A spacey sounding thing came later, when Mark and Chis were making noises
with balloons and treating them; there was this voice telling you to inhale,
and exhale, and feel your brain relaxing. They threw lots of balloons into
the audience so we could inhale and exhale and make stupid noises and pop them
and play with them. Later Don Joyce threw out a bunch of little colored glo-
sticks while strobe lights were flashing, which made for an inexpensive but
very weird special effect.

There was a long sequence about the music industry, sometimes funny, sometimes
a sobering comment on how making a commodity out of music de-personalizes the
art. It included the "I WOULD LIKE A PIECE OF MEAT" voice, put together
with announcers reading off rock star names like Bonnie Tyler or Stevie Nicks, so it
was "I WOULD LIKE A PIECE OF" "Bonnie Tyler" "MEAT". Then Mark had to satisfy
the voice, so he started throwing lumps of raw meat at a microphone on the
floor. Afterwards, he threw the meat at us, yech! Then the voice started
asking for bread, and some of the other voices started talking about how
much money is involved in the music industry. Chris brought out a toaster
and a loaf of Wonder Bread, and started to toast a couple of slices of
bread.
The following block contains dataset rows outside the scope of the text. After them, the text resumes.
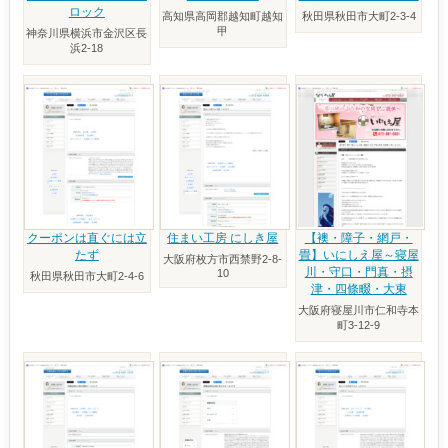
ロック
高知県高岡郡越知町越知
秋田県秋田市大町2-3-4
甲
神奈川県横浜市金沢区長
浜2-18
クーポンは直ぐには立
住まい工房 にしき屋
【襖・障子・網戸・
たず
畳】いにしえ屋～寝屋
大阪府枚方市西禁野2-8-
川・守口・門真・摂
10
秋田県秋田市大町2-4-6
津・四條畷・大東
大阪府寝屋川市仁和寺本
町3-12-9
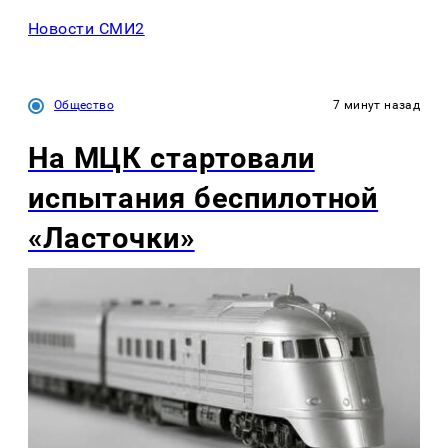
Новости СМИ2
Общество
7 минут назад
На МЦК стартовали
испытания беспилотной
«Ласточки»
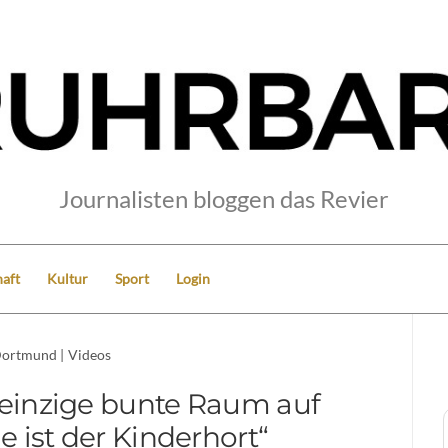
Journalisten bloggen das Revier
aft
Kultur
Sport
Login
ortmund
|
Videos
einzige bunte Raum auf
 ist der Kinderhort“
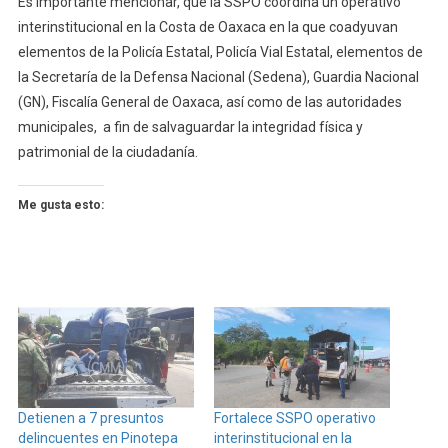
Es importante mencionar, que la SSPO coordina un operativo
interinstitucional en la Costa de Oaxaca en la que coadyuvan
elementos de la Policía Estatal, Policía Vial Estatal, elementos de
la Secretaría de la Defensa Nacional (Sedena), Guardia Nacional
(GN), Fiscalía General de Oaxaca, así como de las autoridades
municipales, a fin de salvaguardar la integridad física y
patrimonial de la ciudadanía.
Me gusta esto:
Detienen a 7 presuntos
Fortalece SSPO operativo
delincuentes en Pinotepa
interinstitucional en la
Five minutes later, smoke was coming out of the toaster. Mark then
started to throw real dollar bills to the audience, and put the last one
on top of the smoking toaster. The very receptive crowd began running
up to the stage to put the dollars that had been given them on the toaster
too, until there was a fair amount of smoke from burning bread. Eventually the money sitting on top of the toaster burst into flames! This section
was sort of based on the "Perfect Cut" part of the Helter Stupid album.

One hilarious part of this sequence had some out-takes of Casey Kasem of
American Top Forty, cussing his head off, whining, and interupting his
description of U2 to say "Who gives a shit? What the hell is this?" It
was hilarious hearing this clean cut well known voice say this stuff.
They then started to play a tape of U2's "Where The Streets Have No Name" and mutate it and put
all sorts of weird stuff on top. This idea was eventually developed into
the 1991 single of the U2 song "I Still Haven't Found What I'm Looking For"
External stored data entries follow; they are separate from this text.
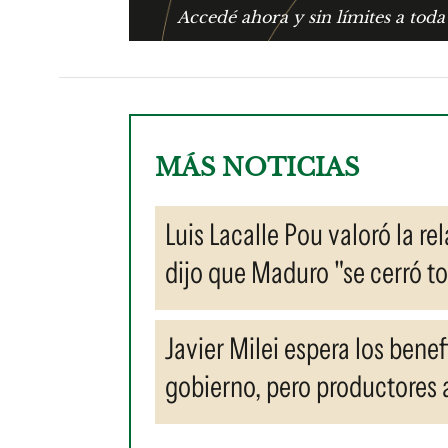
Accedé ahora y sin límites a toda
MÁS NOTICIAS
Luis Lacalle Pou valoró la re
dijo que Maduro "se cerró to
Javier Milei espera los bene
gobierno, pero productores 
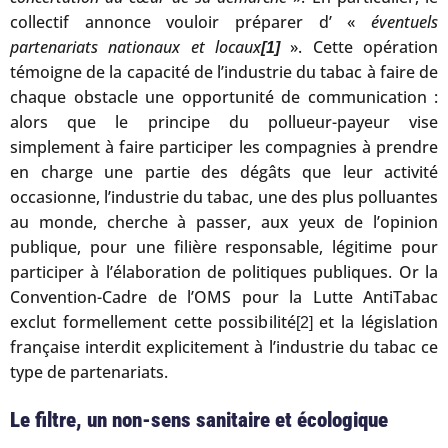
collectif annonce vouloir préparer d’ «
éventuels
partenariats nationaux et locaux
». Cette opération
[1]
témoigne de la capacité de l’industrie du tabac à faire de
chaque obstacle une opportunité de communication :
alors que le principe du pollueur-payeur vise
simplement à faire participer les compagnies à prendre
en charge une partie des dégâts que leur activité
occasionne, l’industrie du tabac, une des plus polluantes
au monde, cherche à passer, aux yeux de l’opinion
publique, pour une filière responsable, légitime pour
participer à l’élaboration de politiques publiques. Or la
Convention-Cadre de l’OMS pour la Lutte AntiTabac
exclut formellement cette possibilité
et la législation
[2]
française interdit explicitement à l’industrie du tabac ce
type de partenariats.
Le filtre, un non-sens sanitaire et écologique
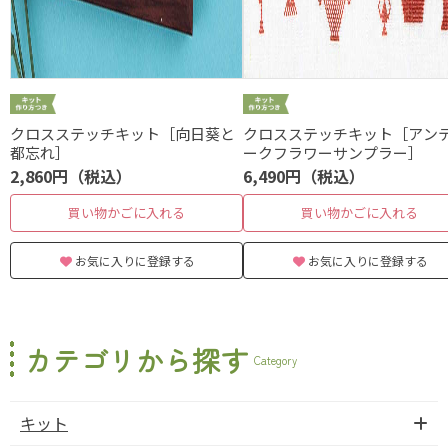
クロスステッチキット［向日葵と
クロスステッチキット［アン
都忘れ］
ークフラワーサンプラー］
2,860円（税込）
6,490円（税込）
買い物かごに入れる
買い物かごに入れる
お気に入りに登録する
お気に入りに登録する
カテゴリから探す
Category
キット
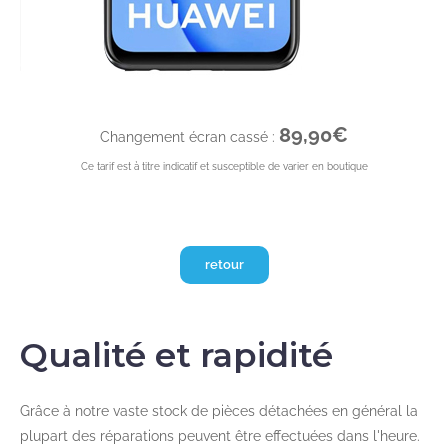
89,90€
Changement écran cassé :
Ce tarif est à titre indicatif et susceptible de varier en boutique
retour
Qualité et rapidité
Grâce à notre vaste stock de pièces détachées en général la
plupart des réparations peuvent être effectuées dans l'heure.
Towards the end, there was a video of David acting like a spaz while a voice
was telling us what terrible things rock music does to the brain, while
the show was building to a climax, and Steve Fisk came out and made noise
on a trombone. They played a song from the Disney movie "The Little Mermaid" and over that they played a tape of a phone call of some guy who was theatening to sue somebody. A very drunken Krist Noveselic (the bass player of Nirvana) was in the crowd and he screamed out "Hey, that's Ron Stone! I know that guy!"

When all was over, the crowd patiently clapped until the band came back
out for an encore. Then we started to yell and hoot and clap for a couple of minutes
while they looked very sheepish. Finally they told us to shush, and Fisk
joined them for an acoustic version of "Car Bomb". They would shout the
words, then Don would have a watch make a shrill beeping sound; they would
start to walk away, and then the bomb sound would come and they would
hit the deck and throw confetti in the air. Then they would stand up
and wipe their foreheads and do it all over again.

All in all, a show well worth seeing if you like this sort of thing,
a must-see for a hard-boiled fan. They played for over 2 hours straight,
(in addition to Steve Fisk's 45 minute set) and tickets were cheap.